Ben Golub from Stanford GSB is on the market this year following a postdoc. This paper, which I hear is currently under submission, is a simple and straightforward theoretical point, but it does have some worrying implications for public policy. Consider a set of experts which society queries about the chance of some probabalistic event; the authors mention the severity of a flu, or the risk of a financial crisis, as examples. These experts all have different private information. Given their private information, and the (unmodeled) payoff they receive from a prediction, they weigh the risk of type I and type II errors.
Now imagine that information improves for each expert (restricting to two experts as in the paper). With the new information, any possible set of type I and type II errors is still possible, and there is now the possibility of making predictions with strictly fewer type I and type II errors. This means that the “error frontier” expands outward for each expert. To be precise, if each agent gets a signal in [0,1] whose cdf is G(i) for expert i if the event will actually occur. A new signal that generates a second cdf G2(i) which first order stochastically dominates G(i) is an information improvements. Imagine both experts receive information improvements. Is this socially useful? It turns out that is it not necessarily a good thing.
How? Imagine that expert 1 is optimizing by making x1 type I errors and y1 type II errors given his signal, and expert 2 is optimizing by making x2 type I errors and y2 type II errors. Initially expert 1 is making very few type I errors, and expert 2 is making very few type II errors. Information improves for both, pushing out the “error frontier”. At the new optimum for expert 1, he makes more type I errors, but many fewer type II errors. Likewise, at the new optimum, expert 2 makes more type II errors and fewer type I errors. Indeed, it can be the case that expert I after the information improvement is making more type I and type II errors than expert 2 did in her original prediction, and that expert II is now making more type I and type II errors than expert 1 did in his original prediction. That is, the new set of predictions are a Blackwell garbling of the original set of predictions, and hence less useful to society no matter what decision rule society uses when applying the information to some problem. Note that this result does not depend on experts trying to out-guess each other or anything similar.

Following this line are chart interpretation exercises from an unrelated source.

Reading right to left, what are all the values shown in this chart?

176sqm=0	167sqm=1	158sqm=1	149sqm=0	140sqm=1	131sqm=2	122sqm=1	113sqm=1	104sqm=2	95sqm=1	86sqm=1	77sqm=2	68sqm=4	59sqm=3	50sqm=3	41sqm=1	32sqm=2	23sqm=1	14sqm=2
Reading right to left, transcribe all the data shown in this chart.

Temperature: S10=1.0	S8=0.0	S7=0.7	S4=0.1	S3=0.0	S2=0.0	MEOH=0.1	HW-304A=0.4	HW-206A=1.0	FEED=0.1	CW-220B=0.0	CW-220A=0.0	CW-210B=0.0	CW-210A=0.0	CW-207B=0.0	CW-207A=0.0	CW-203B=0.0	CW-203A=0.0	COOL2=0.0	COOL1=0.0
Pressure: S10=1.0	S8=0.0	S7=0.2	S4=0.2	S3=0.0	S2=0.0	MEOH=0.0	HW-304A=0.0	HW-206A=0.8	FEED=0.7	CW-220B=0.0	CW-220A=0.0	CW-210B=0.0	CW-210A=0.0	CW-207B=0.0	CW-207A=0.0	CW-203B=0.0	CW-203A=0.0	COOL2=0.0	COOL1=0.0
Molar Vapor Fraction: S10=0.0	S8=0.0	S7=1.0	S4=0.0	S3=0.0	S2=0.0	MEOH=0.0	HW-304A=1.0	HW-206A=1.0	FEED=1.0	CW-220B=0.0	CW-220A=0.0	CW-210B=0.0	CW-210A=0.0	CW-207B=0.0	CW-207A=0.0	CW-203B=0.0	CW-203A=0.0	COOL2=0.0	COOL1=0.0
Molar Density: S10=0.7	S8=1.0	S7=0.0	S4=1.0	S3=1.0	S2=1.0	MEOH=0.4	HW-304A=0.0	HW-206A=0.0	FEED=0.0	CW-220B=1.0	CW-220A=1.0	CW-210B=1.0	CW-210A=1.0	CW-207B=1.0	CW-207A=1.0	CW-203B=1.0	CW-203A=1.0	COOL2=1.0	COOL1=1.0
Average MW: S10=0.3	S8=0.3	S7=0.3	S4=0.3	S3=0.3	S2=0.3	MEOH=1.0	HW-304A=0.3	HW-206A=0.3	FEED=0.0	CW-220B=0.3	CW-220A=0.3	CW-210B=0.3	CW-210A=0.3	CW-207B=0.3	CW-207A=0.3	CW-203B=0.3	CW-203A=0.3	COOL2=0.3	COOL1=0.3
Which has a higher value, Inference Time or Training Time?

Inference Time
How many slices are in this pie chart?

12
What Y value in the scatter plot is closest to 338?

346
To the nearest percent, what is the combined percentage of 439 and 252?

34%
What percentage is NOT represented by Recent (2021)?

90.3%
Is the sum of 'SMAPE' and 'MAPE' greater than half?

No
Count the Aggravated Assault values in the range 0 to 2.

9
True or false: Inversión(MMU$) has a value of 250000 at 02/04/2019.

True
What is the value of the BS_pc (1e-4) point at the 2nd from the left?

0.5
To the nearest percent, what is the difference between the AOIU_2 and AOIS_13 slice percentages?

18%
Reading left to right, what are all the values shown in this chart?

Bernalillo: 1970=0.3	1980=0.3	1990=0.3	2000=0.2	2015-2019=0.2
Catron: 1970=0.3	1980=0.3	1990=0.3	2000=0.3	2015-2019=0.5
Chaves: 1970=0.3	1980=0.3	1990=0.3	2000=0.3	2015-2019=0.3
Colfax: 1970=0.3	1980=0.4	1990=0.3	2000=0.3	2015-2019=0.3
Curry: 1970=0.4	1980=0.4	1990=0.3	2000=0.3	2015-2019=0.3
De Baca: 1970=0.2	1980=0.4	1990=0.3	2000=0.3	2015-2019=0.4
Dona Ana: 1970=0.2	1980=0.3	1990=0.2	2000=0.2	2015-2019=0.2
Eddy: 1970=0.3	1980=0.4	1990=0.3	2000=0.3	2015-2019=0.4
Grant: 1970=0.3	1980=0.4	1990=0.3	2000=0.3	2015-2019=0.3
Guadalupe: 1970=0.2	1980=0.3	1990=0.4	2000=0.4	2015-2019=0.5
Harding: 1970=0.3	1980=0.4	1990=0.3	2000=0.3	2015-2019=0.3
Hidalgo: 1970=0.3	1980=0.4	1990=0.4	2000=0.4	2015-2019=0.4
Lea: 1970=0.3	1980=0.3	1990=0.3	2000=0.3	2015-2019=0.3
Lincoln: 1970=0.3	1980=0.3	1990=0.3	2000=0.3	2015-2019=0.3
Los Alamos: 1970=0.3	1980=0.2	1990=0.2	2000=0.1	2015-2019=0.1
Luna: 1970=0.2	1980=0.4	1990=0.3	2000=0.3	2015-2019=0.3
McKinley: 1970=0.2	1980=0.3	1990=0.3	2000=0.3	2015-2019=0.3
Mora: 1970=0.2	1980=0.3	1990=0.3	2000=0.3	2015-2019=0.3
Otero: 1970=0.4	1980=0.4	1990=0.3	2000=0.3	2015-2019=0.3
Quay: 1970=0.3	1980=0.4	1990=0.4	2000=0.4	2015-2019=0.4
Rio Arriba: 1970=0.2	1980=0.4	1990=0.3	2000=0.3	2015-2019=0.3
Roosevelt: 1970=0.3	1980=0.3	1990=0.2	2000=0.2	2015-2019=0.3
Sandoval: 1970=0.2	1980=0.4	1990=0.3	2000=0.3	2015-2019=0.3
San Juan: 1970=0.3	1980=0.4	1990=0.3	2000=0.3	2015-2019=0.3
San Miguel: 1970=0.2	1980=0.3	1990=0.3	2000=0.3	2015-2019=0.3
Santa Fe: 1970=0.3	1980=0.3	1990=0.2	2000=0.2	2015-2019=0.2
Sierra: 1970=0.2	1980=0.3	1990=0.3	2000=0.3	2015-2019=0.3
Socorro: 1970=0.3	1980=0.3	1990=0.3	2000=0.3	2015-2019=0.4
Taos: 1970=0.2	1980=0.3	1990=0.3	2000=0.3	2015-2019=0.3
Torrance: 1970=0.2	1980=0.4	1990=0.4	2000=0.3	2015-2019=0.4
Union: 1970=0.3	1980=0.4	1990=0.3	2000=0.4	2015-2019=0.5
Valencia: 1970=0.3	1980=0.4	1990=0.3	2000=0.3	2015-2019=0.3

Is such a perverse outcome unusual? Not necessarily. Let both experts be “envious” before new information arrives, meaning the both experts prefer the other’s bundle of type I and type II errors to any such bundle the expert can choose himself. Let the agents payoffs not depend on the prediction of the other agents. Finally, Let the new information be a “technology transfer”, meaning a sharing of some knowledge already known to one or both agents. That is, after the new information arrives, the error frontier of both agents lies within the convex hull of their original combined error frontiers. With envious agents, there is always a technology transfer that makes society worse off. All of the above holds even when experts are not required to make discrete {0,1} predictions.
This is all to say that, as the authors note, “better diagnostic technology need not lead to better diagnoses”. But let’s not go too far: there is no principal-agent game here. You may wonder if society can design payment rules to experts to avoid such perversity. We have a literature, now large, on expert testing, where you want to avoid paying “fake experts” for information. Though you can’t generally tell experts and charlatans apart, Shmaya and Echenique have a paper showing that there do exist mechanisms to ensure that, at least, I am not harmed “too much” by the charlatans’ advice. It is not clear whether a mechanism exists for paying experts which ensures that information improvements are strictly better for society. By Blackwell’s theorem, more information is strictly better for the principal, so incentivizing the experts to express their entire type I-type II error frontier (which is equivalent to expressing their prior and their signal) would work. How to do that is a job for another paper.
July 2012 working paper (unavailable on Repec IDEAS).